Но ведь вот незадача — жители утверждали, что ни о каких подобных местах не знают, и, в лучшем случае, с доброжелательной улыбкой предлагали проводить их до подножия хребта, где проходит туристическая тропа. Если в прежние разы удавалось договориться со старожилами, в пространных описаниях которых, наложенных на записки «бугровщиков», рождалась истина, то теперь Егор будто бы наткнулся на стену в виде камня (в чем он увидел некий символизм). Не желая переться с пустыми руками несколько километров по волчьей тропе к истоку Лозьвы, Феоктистов решил действовать решительно.

Вместе с Матвеем и Семеном — давними друзьями и сподвижниками, с которыми Егор начал дружить еще во время учебы в археологическом институте (с ними же он совершил свою первую экспедицию на Керженец, где в окаймляющих реку лесах нашел несколько обрушенных старообрядческих скитов с на удивление хорошо сохранившимися иконами), он выгнал из дома старосту Лосара Тыманова с семьей, чтобы попытаться там найти хоть какие-то намеки на то, что в деревне знают про захоронения: серьгу какую-нибудь затейливую, божка золотого — ну, хоть что-то.
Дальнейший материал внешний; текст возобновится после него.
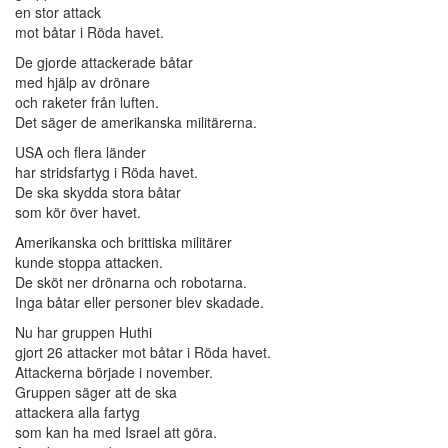
en stor attack
mot båtar i Röda havet.
De gjorde attackerade båtar
med hjälp av drönare
och raketer från luften.
Det säger de amerikanska militärerna.
USA och flera länder
har stridsfartyg i Röda havet.
De ska skydda stora båtar
som kör över havet.
Amerikanska och brittiska militärer
kunde stoppa attacken.
De sköt ner drönarna och robotarna.
Inga båtar eller personer blev skadade.
Nu har gruppen Huthi
gjort 26 attacker mot båtar i Röda havet.
Attackerna började i november.
Gruppen säger att de ska
attackera alla fartyg
som kan ha med Israel att göra.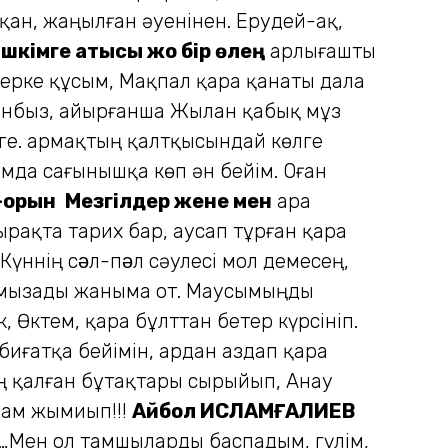
йтқан, жаңылған әуенінен. Ерудей-ақ,
шкімге қатысы жоқ бір өлең
Қарлығашты
 ерке құсым, Мақпал қара қанаты дала
рғанбыз, айырғанша Жылан қабық мұз
інге. Қармақтың қалтқысындай көлге
намда сағынышқа көп ән бейім. Оған
-орын
Мезгілдер жене мен
Қара
рақта тарих бар, Қаусап тұрған қара
 Күннің сəл-пəл сәулесі мол демесең,
тамызады жаныма от. Маусымыңды
, Өктем, қара бұлттан бетер күрсініп.
иғатқа бейімін, Қардан аздап қара
аң қалған бұтақтары сырыйып, Анау
алам жымиып!!!
Айбол ИСЛАМҒАЛИЕВ
…Мен ол тамшыларды баспадым, гүлім,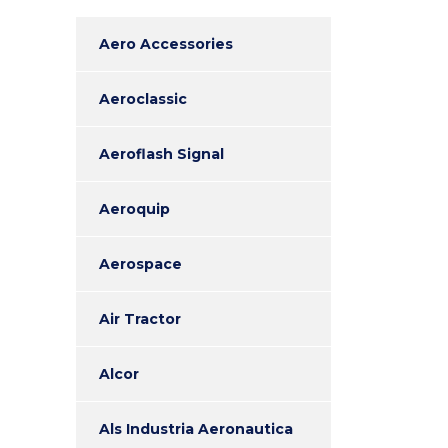
Aero Accessories
Aeroclassic
Aeroflash Signal
Aeroquip
Aerospace
Air Tractor
Alcor
Als Industria Aeronautica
-Ладно, - он хмуро взглянул на одетого в камуфляжную куртку Матвея, -сейчас пойдем ва-банк. Собери эти все фигурки в мешок.

Выйдя на крыльцо, Егор мягко отодвинул стоящего с угрожающим видом Семена, сжимающего страйкбольный автомат, на взгляд неотличимый от настоящего. Августовское солнце лукаво выглядывало из-за горы, светя прямо в глаза достойному продолжателю «славного» дела скудельников, рыскавших по погостам с незапамятных времен. Лица собравшейся толпы состоявшей, по прикидке Егора, человек из тридцати, уставились на предводителя шайки, ворвавшейся в их жизнь и посягнувшей на память предков. Даже вершина Яныгхачечахль, будто бы, немного наклонилась, силясь услышать слова чужака.